Only The Kingdom Of God Will Endure To The End

Tuesday of Week 34 in Ordinary Time - Cycle I

Dan. 2:31-45 & Lk. 21:5-11

King Nebuchadnezzar has a vision of a huge idol with a head of gold, chest of silver, belly of bronze, legs of iron and feet of clay – and a stone hurtles towards it and smashes the idol to pieces!

Daniel interprets these various materials as different kingdoms, all of which are replaced or brought to an end by God’s kingdom, as represented by the stone. Kingdoms and empires have turned to dust, to be blown away throughout history, while God's Kingdom remains.

This vision teaches us that all idols, indeed, have feet of clay. All human beings have limitations and faults. We should not be surprised that political leaders, cultural leaders and even Church leaders have defects, since all are touched by original sin. We should give our complete trust only to God. Only He is perfect.

This vision or dream is also an argument against the promise of evolutionary progress as though things will always become better. Here, each kingdom is followed by a weaker one as the statue goes from gold to clay. The same can happen in any organization and in the history of societies. The latest is not always the best!

Finally, God's Kingdom is the Rock. What we do for the Lord endures. Our first loyalty should be the Kingdom of God. It will outlive all regimes, all financial empires and all world powers. Its source is God. lts power comes from God. Its future is with God. This Kingdom of God resides in the hearts and lives of the People of God. Together, they form a vast and intricate network of faith, prayer and purpose that runs through time and geography. They and we are, as the Second Vatican Council taught, "the lasting and sure seed of unity, hope and salvation for the whole human race."

For the Jews, the Temple in Jerusalem was the centre of religious and cultural life. It contained the Holy of Holies, the sanctuary that once housed the Ark of the Covenant. It was a magnificent building and we are not surprised that the Apostles waxed eloquently about its beauty. But Jesus warns them that the day will arrive when it will be destroyed (as indeed it was, in 70 AD). Yet the end of the Temple will not be the end of religion. Jesus Himself will remain with us, as He does to this day, in the Eucharist. Likewise, no matter what else passes away – our parents, our church, our homes - Christ remains. That belief should fill us with confidence.
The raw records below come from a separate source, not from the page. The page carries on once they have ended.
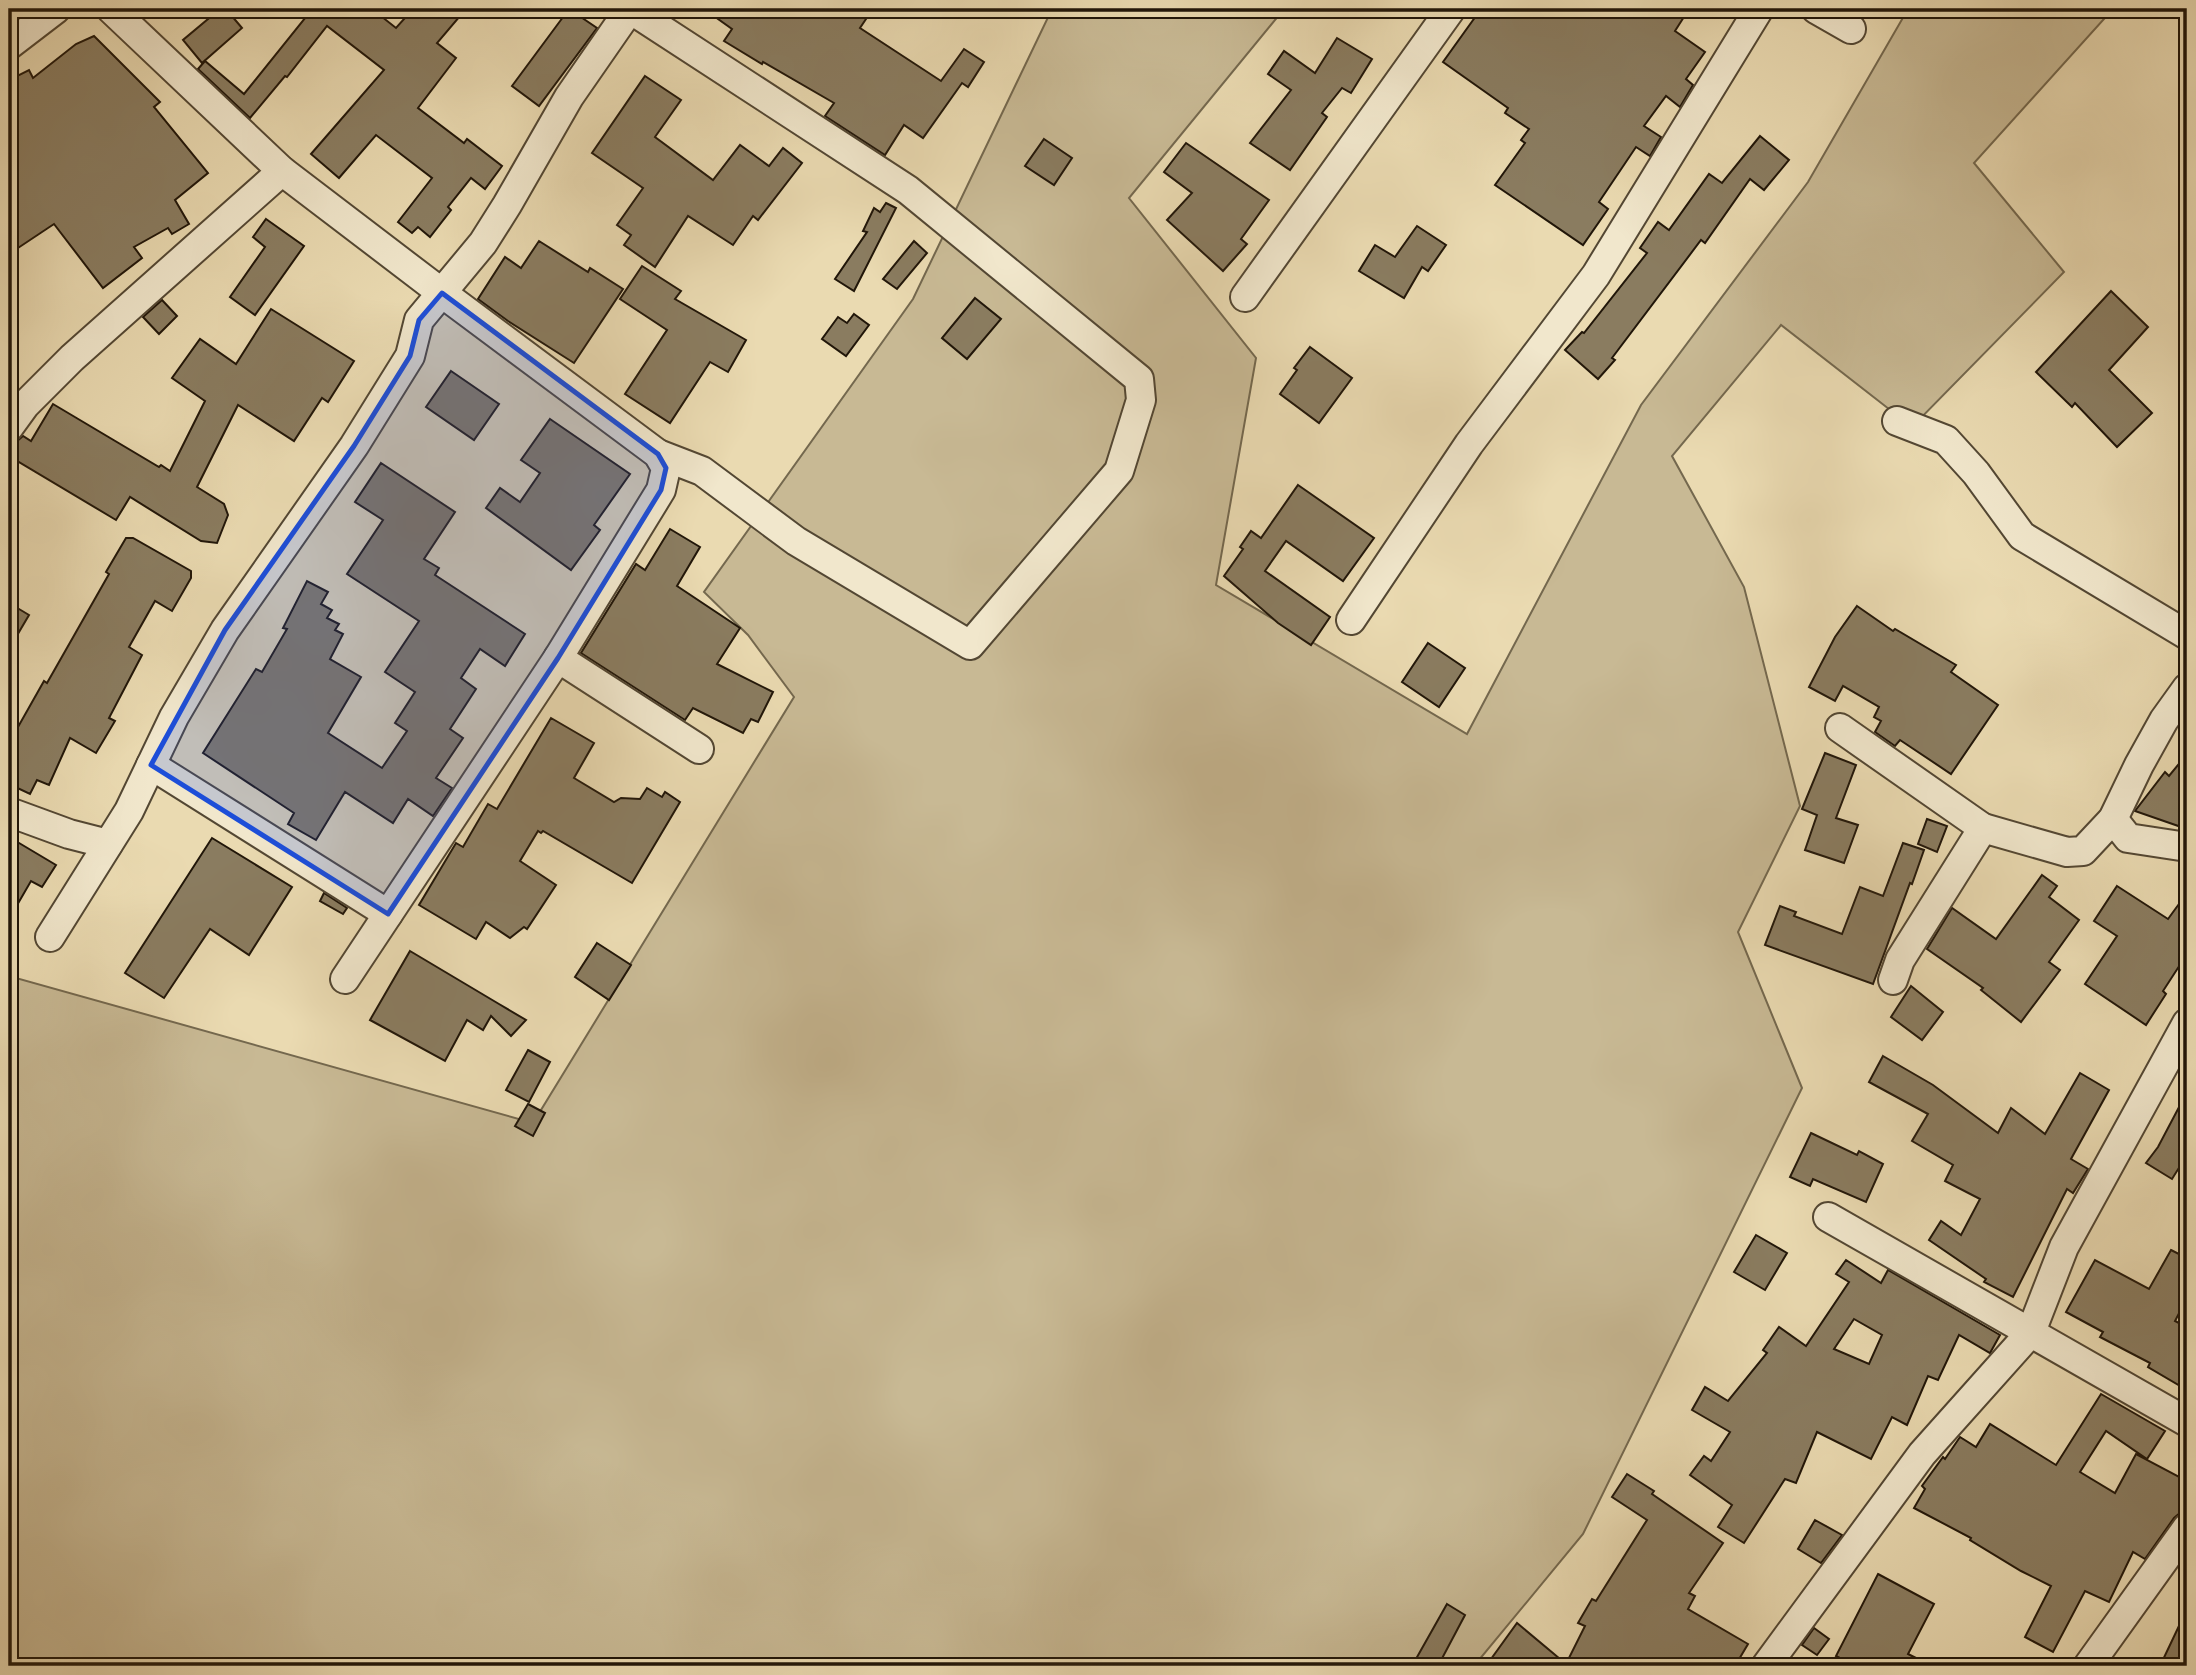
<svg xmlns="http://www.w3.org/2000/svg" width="2196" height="1675" viewBox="0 0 2196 1675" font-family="'Libre Bodoni',serif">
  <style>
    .green { fill: #c8b994; stroke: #74684e; stroke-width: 2 }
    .building { fill: #8a7c60; stroke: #211609; stroke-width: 2; fill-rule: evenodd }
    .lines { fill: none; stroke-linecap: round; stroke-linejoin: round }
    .minor-casing { stroke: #534733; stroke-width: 32 }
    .minor { stroke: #f1e7cc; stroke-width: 28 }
    .marked { fill: #1d4ed8; fill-opacity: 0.2; stroke: #1d4ed8; stroke-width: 5; stroke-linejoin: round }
  </style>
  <rect width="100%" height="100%" fill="#eadab1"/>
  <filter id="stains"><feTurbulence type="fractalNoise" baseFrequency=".00286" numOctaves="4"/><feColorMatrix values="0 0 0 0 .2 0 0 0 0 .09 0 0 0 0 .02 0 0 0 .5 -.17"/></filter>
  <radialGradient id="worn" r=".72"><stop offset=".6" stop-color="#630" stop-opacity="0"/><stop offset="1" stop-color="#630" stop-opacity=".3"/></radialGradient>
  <path class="green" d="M 1052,9 L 1284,9 L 1129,198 L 1256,358 L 1216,585 L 1467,734 L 1641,405 L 1808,182 L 1908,9 L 2113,9 L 1974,163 L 2064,272 L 1912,427 L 1781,325 L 1672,456 L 1744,587 L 1800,806 L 1738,932 L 1802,1088 L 1583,1534 L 1474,1666 L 9,1666 L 9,976 L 533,1123 L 794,697 L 748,635 L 704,592 L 913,299 Z"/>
  <g class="building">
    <path d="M 220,9 L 226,9 L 242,28 L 202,63 L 183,40 Z"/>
    <path d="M 306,9 L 372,9 L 396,28 L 413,9 L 466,9 L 437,43 L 456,58 L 418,108 L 464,143 L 467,139 L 502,166 L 485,189 L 471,178 L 448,207 L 451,210 L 430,237 L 418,227 L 412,233 L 398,222 L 432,178 L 376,135 L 339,178 L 311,154 L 384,70 L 327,26 L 287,77 L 285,76 L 250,118 L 198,69 L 205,61 L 244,94 L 310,12 Z"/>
    <path d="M 569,9 L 597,28 L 539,106 L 512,86 Z"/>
    <path d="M 704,9 L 858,9 L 868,16 L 860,28 L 941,81 L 964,49 L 984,62 L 968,87 L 962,83 L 923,138 L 904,125 L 885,155 L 825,116 L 834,103 L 763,62 L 762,64 L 724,41 L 732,29 Z"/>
    <path d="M 1481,9 L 1689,9 L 1675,31 L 1705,52 L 1686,79 L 1693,85 L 1680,107 L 1666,96 L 1644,126 L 1661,137 L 1650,156 L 1636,147 L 1599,202 L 1608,209 L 1583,245 L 1495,185 L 1525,143 L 1521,140 L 1529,129 L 1505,113 L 1508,108 L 1443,62 Z"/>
    <path d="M 94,36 L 160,102 L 154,107 L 208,173 L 175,200 L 189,224 L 172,234 L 168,228 L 134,247 L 142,258 L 103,288 L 54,224 L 9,254 L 9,80 L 29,70 L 33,78 L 76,44 Z"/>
    <path d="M 1337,38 L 1372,59 L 1351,93 L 1342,88 L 1322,113 L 1327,117 L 1290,170 L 1250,143 L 1291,90 L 1268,74 L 1284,51 L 1315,73 Z"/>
    <path d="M 645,76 L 681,100 L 655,137 L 713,180 L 740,145 L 769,166 L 783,148 L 802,163 L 758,220 L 753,216 L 733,245 L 688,216 L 655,267 L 624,245 L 631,235 L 617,225 L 643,188 L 592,153 Z"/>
    <path d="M 1760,136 L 1789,160 L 1764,190 L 1750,179 L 1705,243 L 1701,240 L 1612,358 L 1615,360 L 1598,379 L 1565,350 L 1582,332 L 1584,333 L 1647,253 L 1640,248 L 1658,222 L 1669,230 L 1709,174 L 1722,183 Z"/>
    <path d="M 1044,139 L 1072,158 L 1054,185 L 1025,166 Z"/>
    <path d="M 1186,143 L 1269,200 L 1241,239 L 1247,244 L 1223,271 L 1167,220 L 1192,193 L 1164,172 Z"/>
    <path d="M 886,203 L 896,208 L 854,291 L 835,279 L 867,232 L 863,231 L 874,208 L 880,212 Z"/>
    <path d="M 266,219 L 304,246 L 255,315 L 230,297 L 265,247 L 253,237 Z"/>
    <path d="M 1417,226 L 1446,245 L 1428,271 L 1422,267 L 1404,298 L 1359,271 L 1375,245 L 1395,257 Z"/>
    <path d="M 539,241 L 588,272 L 590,268 L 623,289 L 574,363 L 508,321 L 478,299 L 505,257 L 521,268 Z"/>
    <path d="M 914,241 L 927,253 L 897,289 L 883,279 Z"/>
    <path d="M 642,266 L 681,291 L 675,299 L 746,340 L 728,372 L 710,362 L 670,423 L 625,394 L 667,330 L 620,299 Z"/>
    <path d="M 2111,291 L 2148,327 L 2109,370 L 2152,413 L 2117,447 L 2075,403 L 2072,407 L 2036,372 Z"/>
    <path d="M 975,298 L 1001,319 L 967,359 L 942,338 Z"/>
    <path d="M 162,300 L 177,316 L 159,334 L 143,317 Z"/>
    <path d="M 271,309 L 354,361 L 328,402 L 322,398 L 294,441 L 238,405 L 197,487 L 224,504 L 228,515 L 217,543 L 201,541 L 130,497 L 116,520 L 9,456 L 16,442 L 23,436 L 31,441 L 53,404 L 159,467 L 161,465 L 170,471 L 205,401 L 172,378 L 200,339 L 236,364 Z"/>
    <path d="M 854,314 L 869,325 L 846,356 L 822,339 L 838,317 L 847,323 Z"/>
    <path d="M 1310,347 L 1352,378 L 1319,423 L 1280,394 L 1297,370 L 1294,368 Z"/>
    <path d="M 451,371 L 499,404 L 474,440 L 426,407 Z"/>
    <path d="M 550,419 L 630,474 L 594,525 L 600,530 L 571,570 L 486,508 L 500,488 L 520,502 L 540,473 L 521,460 Z"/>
    <path d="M 381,463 L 455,512 L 424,559 L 439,568 L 435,575 L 525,634 L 505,666 L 480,649 L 461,678 L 476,689 L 450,729 L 463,738 L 436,778 L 452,788 L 433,816 L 408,799 L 393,823 L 345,792 L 316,840 L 288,824 L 294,813 L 203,753 L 256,669 L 262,672 L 287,629 L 283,628 L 307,581 L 328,592 L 321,604 L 332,610 L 327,618 L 339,624 L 335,630 L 343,634 L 330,659 L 361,677 L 328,733 L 382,768 L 407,731 L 395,723 L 415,692 L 385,672 L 419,621 L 347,574 L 383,520 L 355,502 Z"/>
    <path d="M 1298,485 L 1374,538 L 1343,581 L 1286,541 L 1265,571 L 1330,617 L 1311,645 L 1278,623 L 1224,576 L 1243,549 L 1240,547 L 1251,531 L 1261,538 Z"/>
    <path d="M 670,529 L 700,547 L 677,586 L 740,628 L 717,664 L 773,692 L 758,722 L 751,719 L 743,733 L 693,708 L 685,720 L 581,653 L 636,564 L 645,570 Z"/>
    <path d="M 126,538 L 133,538 L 191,571 L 191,578 L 172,611 L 155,601 L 129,647 L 142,655 L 109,718 L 115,721 L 96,753 L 70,738 L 49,785 L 37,780 L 30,794 L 9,784 L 9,723 L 18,727 L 44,681 L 47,683 L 109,574 L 106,572 Z"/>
    <path d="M 9,603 L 29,615 L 9,649 Z"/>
    <path d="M 1857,606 L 1893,631 L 1895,629 L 1956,665 L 1951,672 L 1998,705 L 1951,774 L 1900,740 L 1895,746 L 1875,732 L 1881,721 L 1874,717 L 1879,707 L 1843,686 L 1835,701 L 1809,687 L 1835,637 Z"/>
    <path d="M 1428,643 L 1465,668 L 1439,707 L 1402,682 Z"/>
    <path d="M 551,718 L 594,743 L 574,778 L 614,802 L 621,798 L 640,799 L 647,788 L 662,797 L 665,792 L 680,802 L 632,883 L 543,831 L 541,833 L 538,831 L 520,861 L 556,885 L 527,929 L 524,927 L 510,938 L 486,922 L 476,939 L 419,905 L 456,843 L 463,847 L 488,804 L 497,809 Z"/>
    <path d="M 1825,753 L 1856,765 L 1836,818 L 1858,825 L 1844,863 L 1805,850 L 1817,815 L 1802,809 Z"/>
    <path d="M 2187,754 L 2187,829 L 2135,811 L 2165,772 L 2169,776 Z"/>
    <path d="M 1927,819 L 1947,826 L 1937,852 L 1918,844 Z"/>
    <path d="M 9,837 L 56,865 L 42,887 L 31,881 L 9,919 Z"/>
    <path d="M 212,838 L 292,887 L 249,955 L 210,929 L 164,998 L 125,973 Z"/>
    <path d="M 1903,843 L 1924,850 L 1912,884 L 1910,883 L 1873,984 L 1765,945 L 1780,906 L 1796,912 L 1794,916 L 1842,934 L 1860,887 L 1883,896 Z"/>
    <path d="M 2042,875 L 2057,886 L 2049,897 L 2079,920 L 2049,962 L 2060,970 L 2021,1022 L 1981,990 L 1983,988 L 1927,949 L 1952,908 L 1996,939 Z"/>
    <path d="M 2117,886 L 2168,919 L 2187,893 L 2187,954 L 2163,991 L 2166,994 L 2146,1025 L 2085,984 L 2117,936 L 2094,921 Z"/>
    <path d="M 324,893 L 347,908 L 343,914 L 320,901 Z"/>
    <path d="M 597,943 L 631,965 L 609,1000 L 575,977 Z"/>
    <path d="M 410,951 L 499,1004 L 526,1020 L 511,1036 L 491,1016 L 483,1030 L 467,1020 L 445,1061 L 370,1020 Z"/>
    <path d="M 1911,986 L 1943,1012 L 1922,1040 L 1891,1017 Z"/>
    <path d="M 528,1050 L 550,1062 L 529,1102 L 506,1090 Z"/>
    <path d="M 1883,1056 L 1933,1085 L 1998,1133 L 2011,1108 L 2045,1134 L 2080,1073 L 2109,1090 L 2071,1159 L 2088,1169 L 2073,1193 L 2067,1189 L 2013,1297 L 1984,1282 L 1986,1279 L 1929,1240 L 1941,1221 L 1961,1235 L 1980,1199 L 1945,1181 L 1953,1165 L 1912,1141 L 1928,1114 L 1869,1082 Z"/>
    <path d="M 2187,1092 L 2187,1155 L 2172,1179 L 2146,1163 L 2158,1147 Z"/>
    <path d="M 528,1104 L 545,1113 L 533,1136 L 515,1126 Z"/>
    <path d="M 1811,1133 L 1857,1155 L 1859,1151 L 1883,1164 L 1866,1202 L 1813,1179 L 1810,1186 L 1790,1177 Z"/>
    <path d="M 1756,1235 L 1787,1253 L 1765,1290 L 1734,1272 Z"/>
    <path d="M 2171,1250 L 2187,1258 L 2187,1298 L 2175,1321 L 2187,1327 L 2187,1390 L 2148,1367 L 2150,1363 L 2100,1337 L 2103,1332 L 2066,1312 L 2095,1260 L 2149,1289 Z"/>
    <path d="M 1846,1260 L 1881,1283 L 1888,1270 L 2000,1335 L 1990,1353 L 1959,1335 L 1938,1380 L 1928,1376 L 1907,1425 L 1892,1417 L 1871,1459 L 1817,1432 L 1796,1483 L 1785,1479 L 1744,1543 L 1718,1527 L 1732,1505 L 1690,1475 L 1704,1456 L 1711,1461 L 1730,1432 L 1692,1410 L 1705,1387 L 1728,1401 L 1767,1353 L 1763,1350 L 1779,1327 L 1806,1346 L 1849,1282 L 1836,1274 ZM 1854,1319 L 1882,1335 L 1869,1364 L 1834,1349 Z"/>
    <path d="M 2101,1394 L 2165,1431 L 2147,1459 L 2106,1431 L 2080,1472 L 2115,1493 L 2136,1454 L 2187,1481 L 2187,1512 L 2180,1513 L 2174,1518 L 2145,1559 L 2133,1552 L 2109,1602 L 2085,1591 L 2053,1652 L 2025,1637 L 2051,1586 L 2021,1571 L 1970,1540 L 1971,1538 L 1914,1508 L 1925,1489 L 1922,1486 L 1943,1457 L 1945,1459 L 1960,1437 L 1976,1447 L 1990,1424 L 2056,1465 Z"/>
    <path d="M 1627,1474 L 1654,1491 L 1652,1494 L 1723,1543 L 1689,1593 L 1695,1596 L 1688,1609 L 1748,1644 L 1735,1666 L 1486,1666 L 1517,1623 L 1566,1664 L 1585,1626 L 1578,1623 L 1592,1599 L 1596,1601 L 1647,1520 L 1612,1497 Z"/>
    <path d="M 1815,1520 L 1842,1535 L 1821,1563 L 1798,1549 Z"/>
    <path d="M 1878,1574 L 1934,1604 L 1908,1654 L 1932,1666 L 1855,1666 L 1836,1656 Z"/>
    <path d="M 1447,1604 L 1465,1615 L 1438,1666 L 1412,1666 Z"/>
    <path d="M 2187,1609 L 2187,1666 L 2160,1666 Z"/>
    <path d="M 1814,1628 L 1829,1639 L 1817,1655 L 1802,1645 Z"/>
  </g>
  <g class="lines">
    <g class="minor-casing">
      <g id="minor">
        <path d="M 111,9 L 282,171 L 442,293 L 658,454 L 666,468 L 661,490 L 558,658 L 345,979"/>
        <path d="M 630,9 L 908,190 L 1139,379 L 1141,400 L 1119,471 L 970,645 L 796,541 L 702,471 L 658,454"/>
        <path d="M 1816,9 L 1851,29"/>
        <path d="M 9,45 L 56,9"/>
        <path d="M 1245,297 L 1451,9"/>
        <path d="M 1897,421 L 1946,440 L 1976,473 L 2022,536 L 2187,635"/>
        <path d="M 9,427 L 25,405 L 72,358 L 282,171"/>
        <path d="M 1351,620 L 1469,444 L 1596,275 L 1759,9"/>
        <path d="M 558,658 L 699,749"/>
        <path d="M 1840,728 L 1983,828"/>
        <path d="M 151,765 L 388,914"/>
        <path d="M 9,812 L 69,834 L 108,844"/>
        <path d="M 2113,819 L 2128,838 L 2187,847"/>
        <path d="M 50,937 L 129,811 L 174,717 L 225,630 L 354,446 L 410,356 L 419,320 L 483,243 L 507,205 L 569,97 L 630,9"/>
        <path d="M 1893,980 L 1900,960 L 1983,828 L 2067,852 L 2083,851 L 2113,819 L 2139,765 L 2164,720 L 2187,688"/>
        <path d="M 1828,1217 L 2187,1422"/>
        <path d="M 1766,1666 L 1922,1454 L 2031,1332 L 2064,1247 L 2187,1023"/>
        <path d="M 2088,1666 L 2187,1528"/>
      </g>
    </g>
    <use href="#minor" class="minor"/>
  </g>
  <path class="marked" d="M 442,293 L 658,454 L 666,468 L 661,490 L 558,658 L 388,914 L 151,765 L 225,630 L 354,446 L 410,356 L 419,320 Z"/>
  <rect width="2196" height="1675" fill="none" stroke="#eadab1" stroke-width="35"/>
  <rect x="10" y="10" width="2175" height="1654" fill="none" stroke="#211609" stroke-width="3.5"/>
  <rect x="18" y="18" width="2161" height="1640" fill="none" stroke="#211609" stroke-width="2"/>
  <rect width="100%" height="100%" filter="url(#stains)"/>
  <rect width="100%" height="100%" fill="url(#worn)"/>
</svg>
Jesus does not directly answer the question about when the Temple will be destroyed. Rather, He tries to get His listeners to focus on what is really important - their faith. Our Lord warns them not to listen to the wrong people. Throughout the course of a normal day, to whom do we listen? The news media´s instant experts? Jesus cautions us that the people we listen to might affect the quality of our lives - and the quality of our eternity. Do we judge with care which voices we should hear?

We witness tsunamis, floods, terrorist attacks, wars, abortion, euthanasia - is the world a better place today than in Jesus´ time? Our Lord was no stranger to bad news. He knew about the tower in Siloam that killed 18 people (Luke 13:4) - and He knew what awaited Him on Good Friday. Yet He always remained hopeful and encouraged the best in people. As His followers, we too must be witnesses to hope. We need to brighten the lives of those around us. More importantly we need to remind others that God will win in the end. "Good, not evil, has the last word," Saint Pope John Paul II said in 2001. "God triumphs over the hostile powers, even when they seem great and invincible.”

Lord Jesus, we know that You will win in the end. If only our hearts would believe that, too! Let our lives at every moment show that kind of optimism.